Пуаро взглянул на сфинкса с досадой.
"Он отнюдь не излучает счастье, — объявил Пуаро. — Да и странно было бы этого ожидать от существа, наполовину засыпанного песком. О, этот песок!"
"Послушайте, но ведь в Бельгии тоже полно песка", — напомнил я ему, имея в виду праздники, которые мы провели среди "les dunes impeccables",[4] как это было написано в путеводителе.
"Но, во всяком случае, не в Брюсселе," — отрезал Пуаро. Он задумчиво смотрел на пирамиды. "По крайней мере, верно то, что они огромные и правильной геометрической формы. Но их шероховатая поверхность отвратительна. И мне не нравятся эти пальмы, даже если их посадить рядами."
Я прервал его стенания, предложив немедленно отправиться в лагерь археологов. Добираться туда нужно было на верблюдах. Животные стояли на коленях, терпеливо ожидая, пока мы на них усядемся. Они были отданы под присмотр живописной группке мальчишек, возглавляемой разговорчивым переводчиком. Я не буду рассказывать о том зрелище, которое являл собой Пуаро на верблюде. Он начал со вздохов и стонов, а кончил отчаянными жестами и жалобами Святой Деве Марии и каждому святому в отдельности. Под конец Пуаро позорно отступил, пересев с верблюда на миниатюрного ослика. Я должен заметить, что идущий рысью верблюд — серьезная проблема для седока-новичка. Несколько дней у меня ныло все тело.
Наконец мы достигли места раскопок. Опаленный солнцем человек с седой бородой, в белой одежде и с колониальным шлемом на голове подошел, чтобы поприветствовать нас.
"Месье Пуаро и капитан Хастингс? Мы получили вашу телеграмму. Простите, что никто не приехал в Каир встретить вас. Произошло ужасное событие, которое совершенно расстроило все наши планы."

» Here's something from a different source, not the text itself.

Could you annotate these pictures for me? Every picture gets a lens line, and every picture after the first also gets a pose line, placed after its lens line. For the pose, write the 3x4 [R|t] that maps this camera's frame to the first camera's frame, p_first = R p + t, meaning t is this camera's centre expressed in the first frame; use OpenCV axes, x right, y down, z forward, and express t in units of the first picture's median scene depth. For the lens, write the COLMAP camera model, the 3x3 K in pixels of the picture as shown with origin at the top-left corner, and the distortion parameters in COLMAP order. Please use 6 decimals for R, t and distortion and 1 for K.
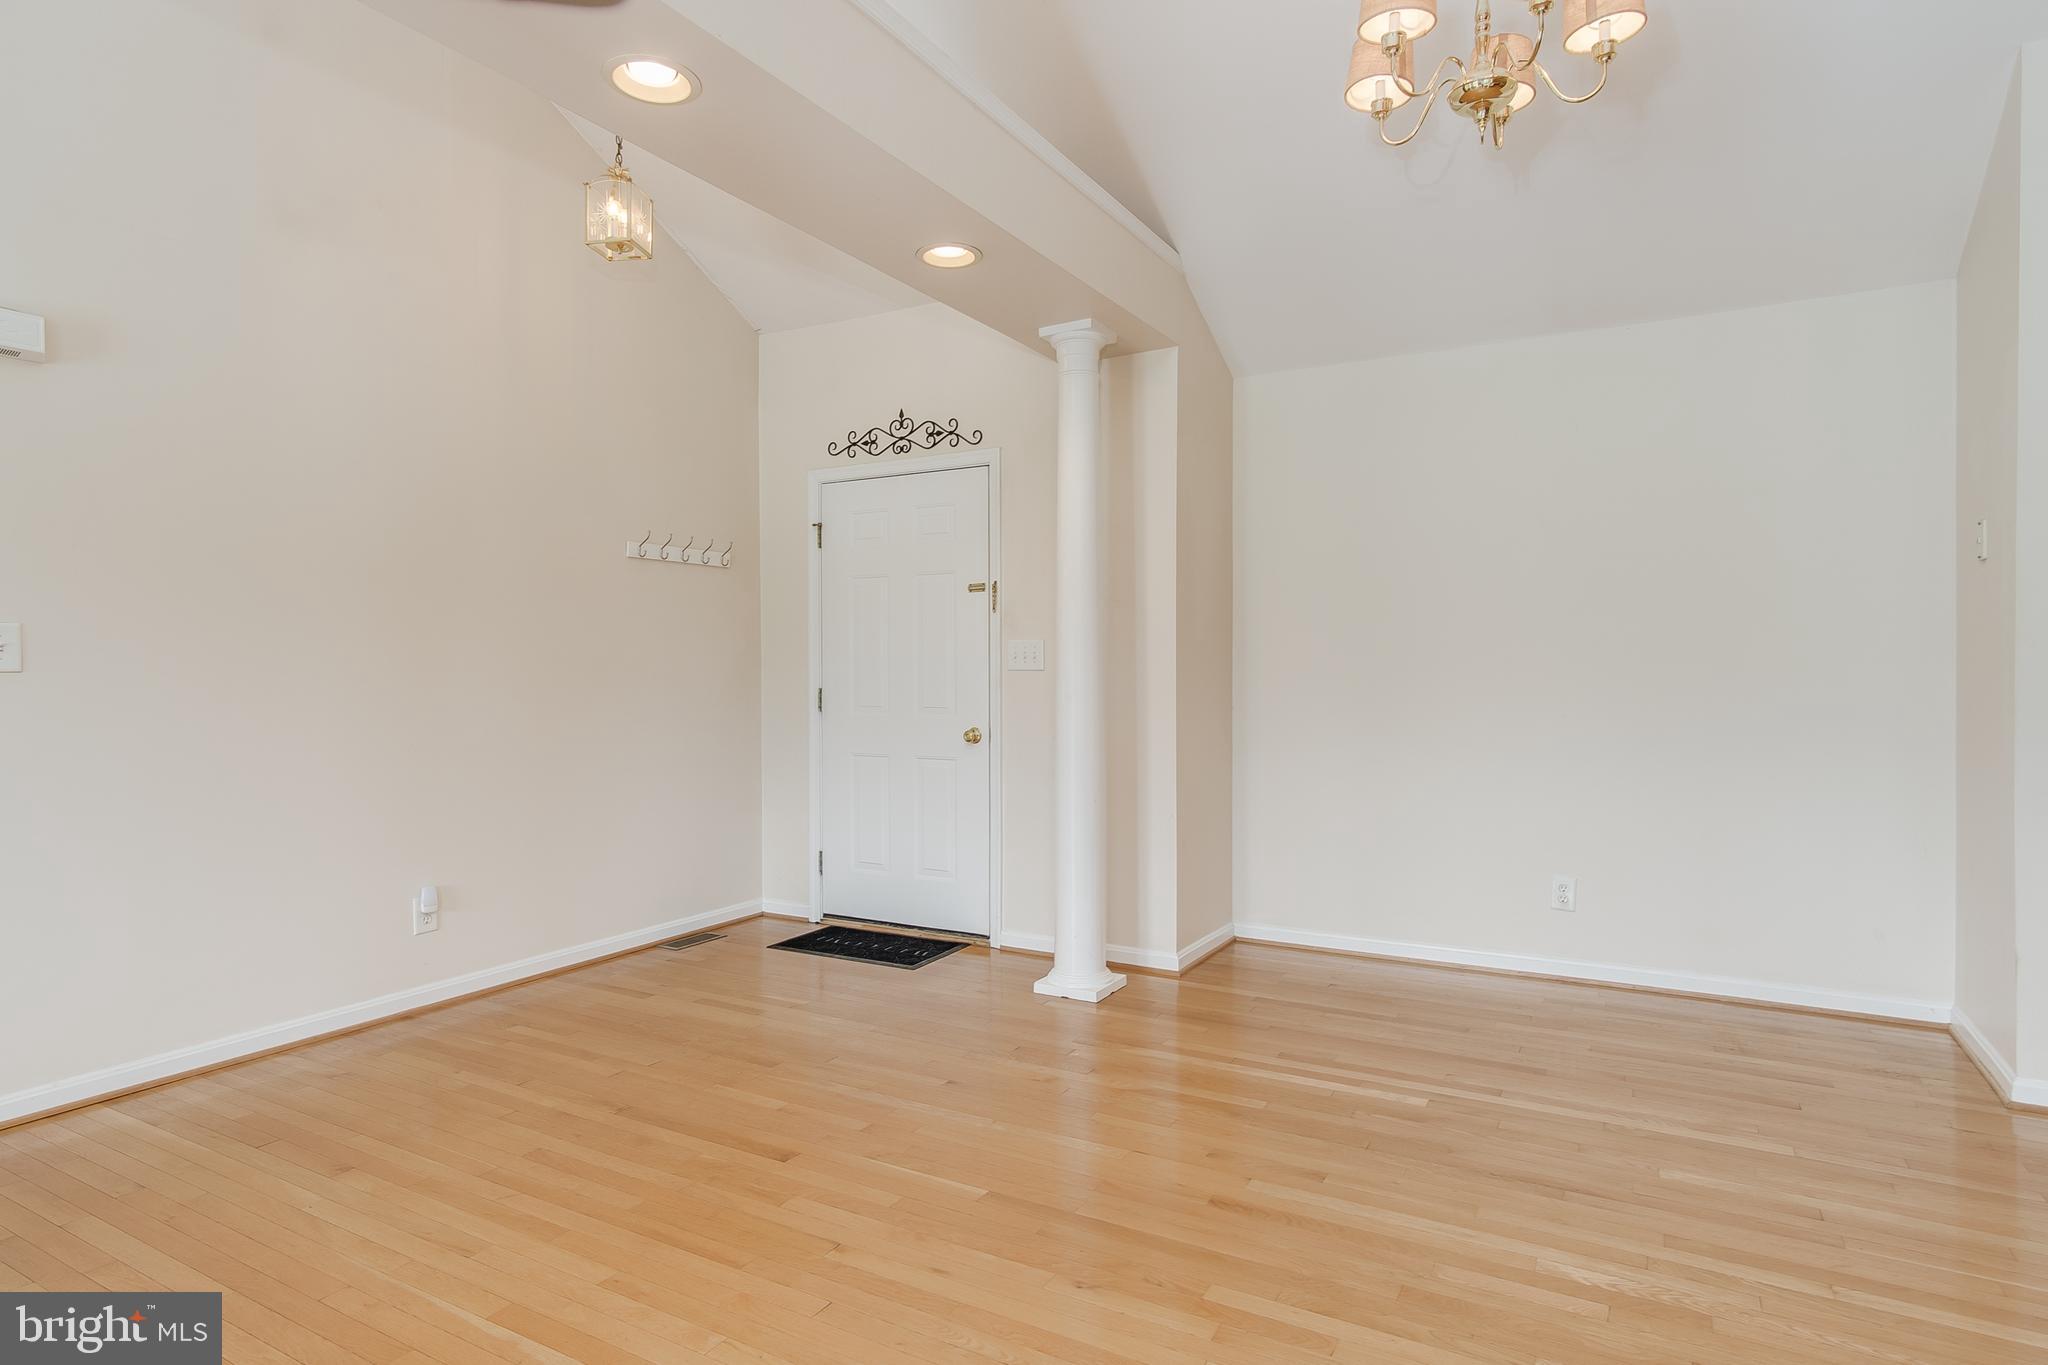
lens RADIAL K [[1066.6, 0, 1024.6], [0, 1066.6, 667.7], [0, 0, 1]] dist [0.004428, 0.000888]
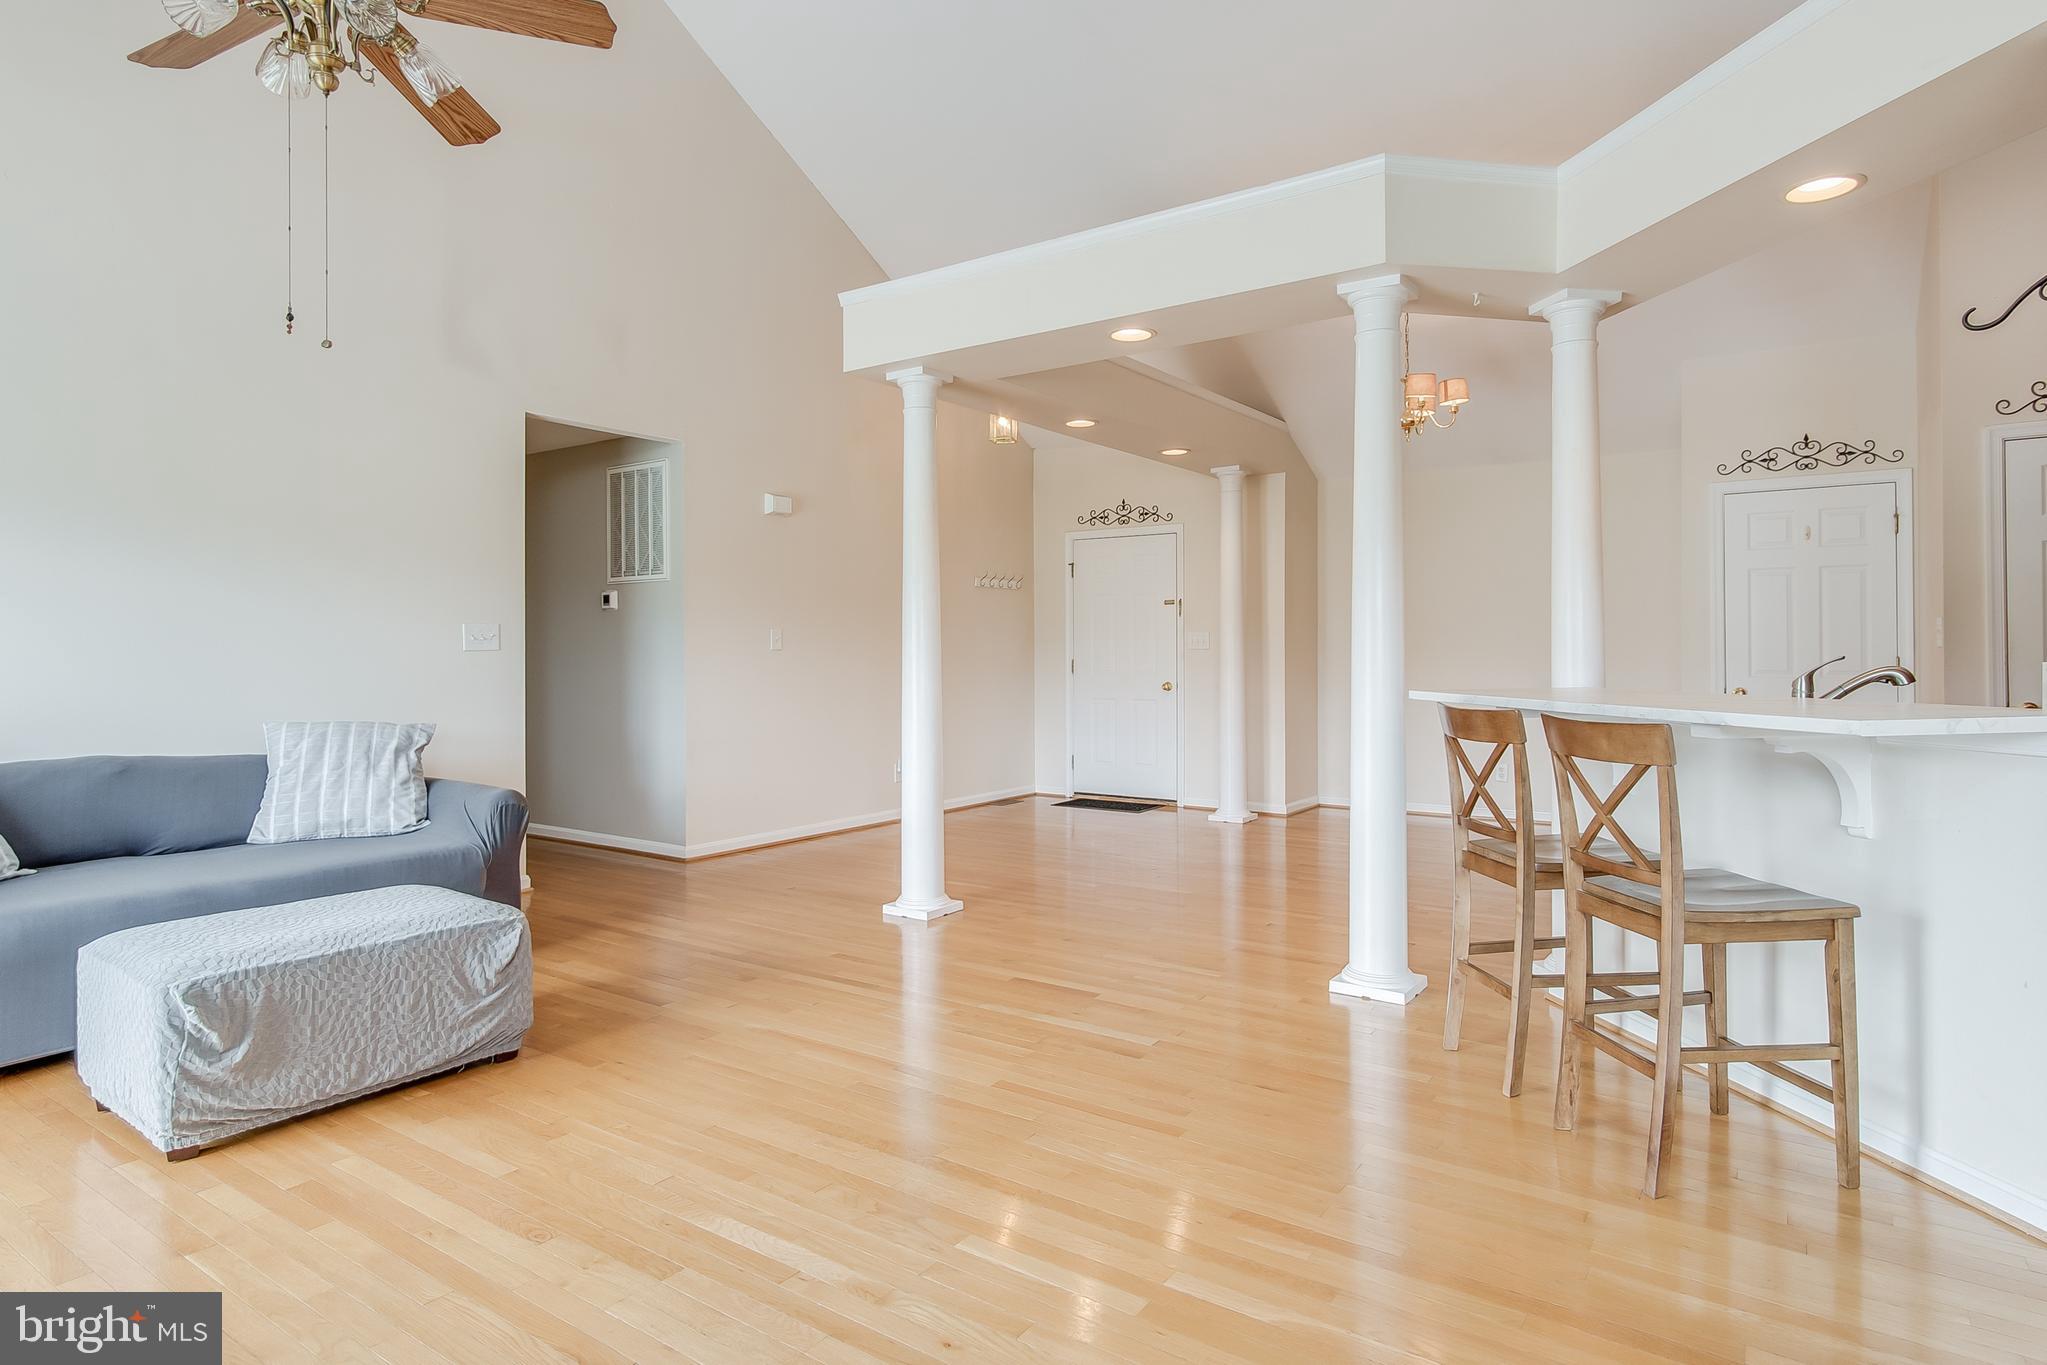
lens RADIAL K [[1066.1, 0, 1042.0], [0, 1066.1, 643.7], [0, 0, 1]] dist [0.004428, 0.000888]
pose [[0.996521, -0.001091, -0.083340, -0.107648], [0.000527, 0.999977, -0.006792, 0.005217], [0.083346, 0.006724, 0.996498, -0.769564]]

Пуаро побледнел. Его рука, тайком потянувшаяся к щеточке, замерла на месте.
"Еще одна смерть?" — выдохнул он.
"Да".
"Сэр Гай Уильярд?" — воскликнул я.
"Нет, мой американский коллега — мистер Шнайдер."
"А причина?" — спросил Пуаро.
"Столбняк".
Я побледнел. Воздух вокруг меня был наполнен злом, невидимым и опасным. А что, если следующим буду я?
"Mon Dieu,[5] — тихо произнес Пуаро. — Я не понимаю этого. Это ужасно. Скажите, месье, нет никаких сомнений, что это действительно был столбняк?"
"Я думаю, что нет. Но доктор Эймс объяснит вам все гораздо лучше."
"Ну, конечно, ведь вы не врач."
"Меня зовут Тоссвил."
Значит, это и был упомянутый леди Уильярд официальный представитель Британского музея. Удивляло в его облике нечто печально-непоколебимое, что сразу же понравилось мне в нем.
"Если вы отправитесь со мной, — продолжал доктор Тоссвил, — я отведу вас к сэру Уильярду. Он очень беспокоился и просил сразу же сообщить о вашем прибытии."